# My 4x8 workbench



## TimT (Oct 19, 2012)

This is my first thread on here and I just have to say, that this is a GREAT community and source of information. I've lurked for quite a while, but wanted to share my build after getting motivated by browsing so many other projects on here.

I outgrew the bench I was using before for my cornhole board assembly, so decided to build a full 4x8 bench/assembly table with a maple melamine top. 

This is my old setup, that worked well for a time, but just didn't provide me with enough surface area or tool storage.

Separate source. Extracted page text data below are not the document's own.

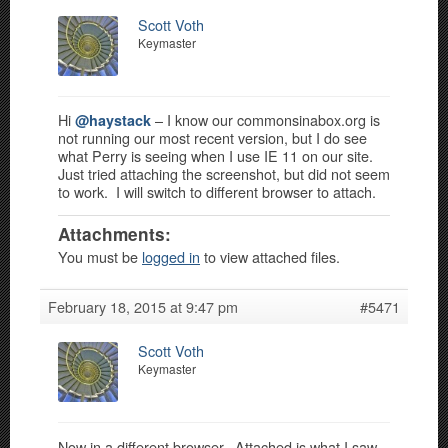
Scott Voth
Keymaster
Hi
– I know our commonsinabox.org is
@haystack
not running our most recent version, but I do see
what Perry is seeing when I use IE 11 on our site.
Just tried attaching the screenshot, but did not seem
to work. I will switch to different browser to attach.
Attachments:
You must be
logged in
to view attached files.
February 18, 2015 at 9:47 pm
#5471
Scott Voth
Keymaster
Now in a different browser. Attached is what I saw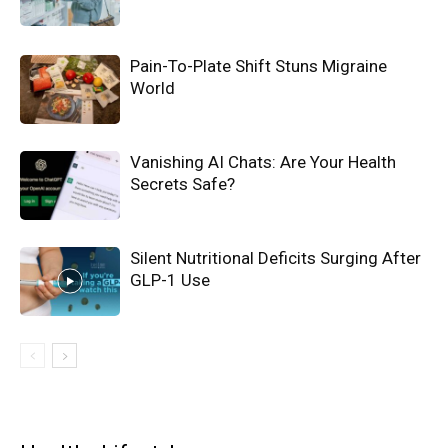
Pain-To-Plate Shift Stuns Migraine
World
Vanishing AI Chats: Are Your Health
Secrets Safe?
Silent Nutritional Deficits Surging After
GLP-1 Use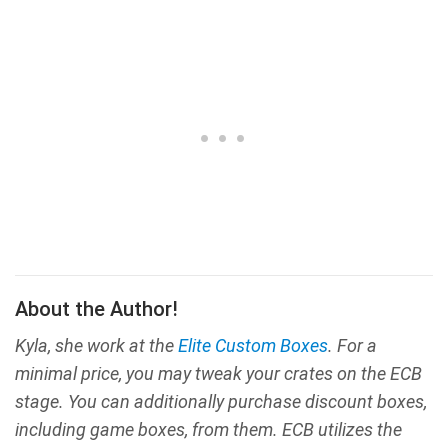
About the Author!
Kyla, she work at the
Elite Custom Boxes
. For a
minimal price, you may tweak your crates on the ECB
stage. You can additionally purchase discount boxes,
including game boxes, from them. ECB utilizes the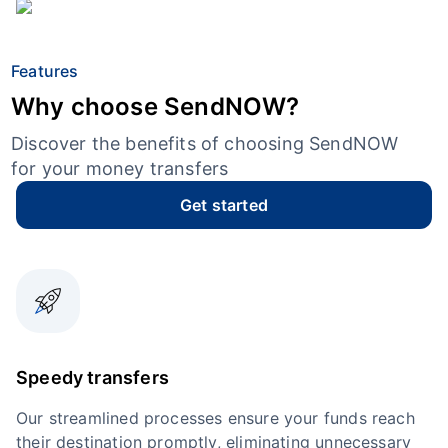
Features
Why choose SendNOW?
Discover the benefits of choosing SendNOW
for your money transfers
Get started
Speedy transfers
Our streamlined processes ensure your funds reach
their destination promptly, eliminating unnecessary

Framing coming together on the new bench









Used pocket holes for everything (thanks Kreg) 









First layer is 3/4" MDF

















The melamine top is mounted to a 3/4" particle board layer to eliminate "bounce" and the legs have been reinforced by doubling the 2x4s

















Built the table at the same height as my table saw / first set of boards on the table









Finished product / lots of space for tool & misc storage









Peg board mounted on the side to keep everything handy









Diagram of bench layout
















A(6) 2 x 4 x 27.75
B(6) 2 x 4 x 34.5
C(4) 2 x 4 x 96
D(3) 2 x 4 x 42
E(3) 2 x 6 x 42 (could probably use 2 x 4's also)
F(1) 49 x 97 sheet of 3/4" particle board
G(1) 49 x 97 sheet of 3/4" melamine board
H(6) 2 x 4 x 45 (spaced at 12" on center


----------



## aaroncr (Dec 30, 2011)

great looking work so far. i love watching these bench builds, keep the pics coming.


----------



## TimT (Oct 19, 2012)

Oh, it's finished. I'll grab a newer shot of the space with the space "cleaned". Thanks for the kind words.


----------



## Dominick (May 2, 2011)

Nice job Tim and welcome to WWT. 
It always feels good to have a more organized shop. Thanks for sharing.


----------



## aaroncr (Dec 30, 2011)

ahhhh gotcha. I think the last pic made me think it was still in process somehow. got it, nice work and welcome. Lotta talented guys in here.


----------



## rayking49 (Nov 6, 2011)

nice bench. I bet you'll get years of service out of that one!


----------